On the evidence of Friday evening, though, reinforcements can't come soon enough for Scotland's injury-blighted professional teams, Glasgow Caledonians being left with cause for further concern with Gareth Flockhart and Tom Smith the latest to need treatment.

Smith suffered a heavy knock to his knee leaving him doubtful for this week's meeting with Connacht at Bridgehaugh, but there is even more worry over Flockhart who was, last night, waiting to find out if his ankle is broken.

Those were injuries added to insult for Glasgow Caledonians who were beaten 32-15 by Ulster, a province beaten home and away in last season's European Cup by pre-merger Glasgow district.

Much has been made of the improvements to Ulster's squad in the interim, but, for their part, Glasgow should hardly have been hampered by their recruitment of the pick of the Caledonia Reds squad, including internationalists Stewart Campbell, Stuart Grimes, Gordon Simpson, Derrick Patterson and Rowen Shepherd as well as Smith, all of whom were available for the Ulster match.

Their performance in Belfast left coach Keith Robertson almost foaming at the mouth in the immediate aftermath, calming down sufficiently to suggest his players must ''decide now whether we want this hard enough.''

It was a similar tale on the other side of the Irish border where Edinburgh Reivers lost 27-22 to Munster, leaving their coach, Ian Rankin, to suspect his men might have underestimated the opposition.

The general inclination has been to reserve judgment on these two new sides as the coaches bid, in each case, to bring the elite members of two together.
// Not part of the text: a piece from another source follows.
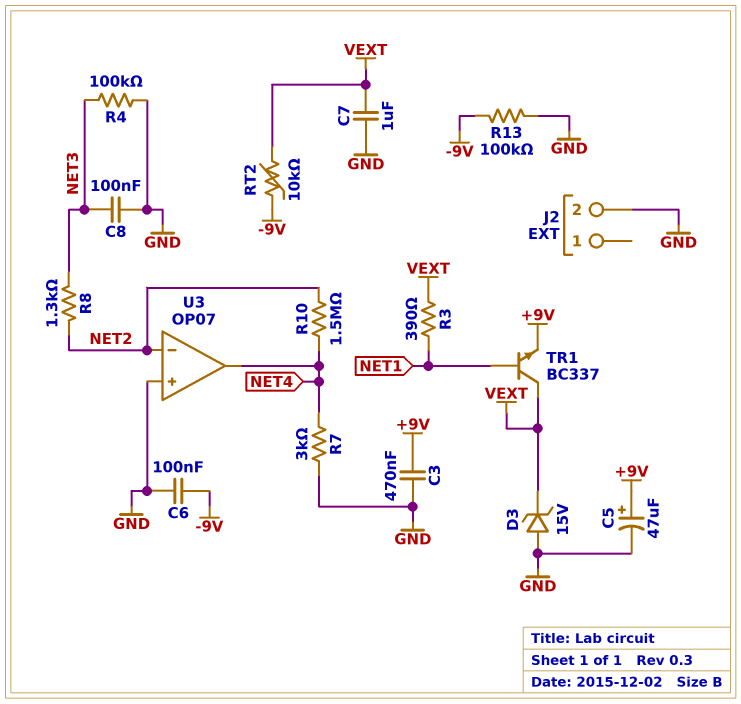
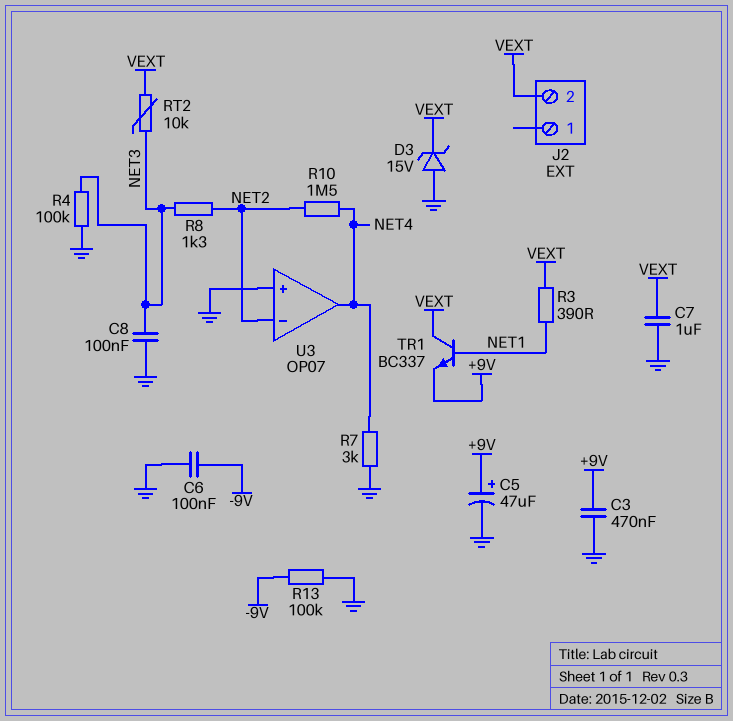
J2 pin 2: GND -> VEXT
RT2: 10k (-9V, VEXT) -> 10k (NET3, VEXT)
However, the SRU's insistence on their being referred to as superteams has, so far, been somewhat unfortunate, with only a single win in eight matches between them so far.

Certainly, we must all acknowledge it is time for the excuses to end, and, as Robertson put it, for ''the guys to take a good look at themselves in the mirror and decide where they are at.''

Admittedly, the quality of opposition in their early matches was initially of an exceptionally high standard. However, both sides were confidently expected to win in Ireland and those defeats will be interpreted in some quarters as proof the mergers of the districts have failed.

It is still too early to make any such assessment, but it must be remembered national director of rugby Jim Telfer and the majority of his coaching staff were not in favour of reducing the number of teams from four to two.

Indeed, one leading figure in the game suggested to me that the SRU would have been better served by increasing the number of districts to five or six.

By fielding only two sides there was a real danger, he suggested, of creating a comfort zone, with the presence of so few professional players leaving them feeling almost automatically guaranteed of involvement in Scotland or Scotland A squads.

The criticism they are now coming in for should, though, create much more of a discomfort zone to which, hopefully, they will react the right way.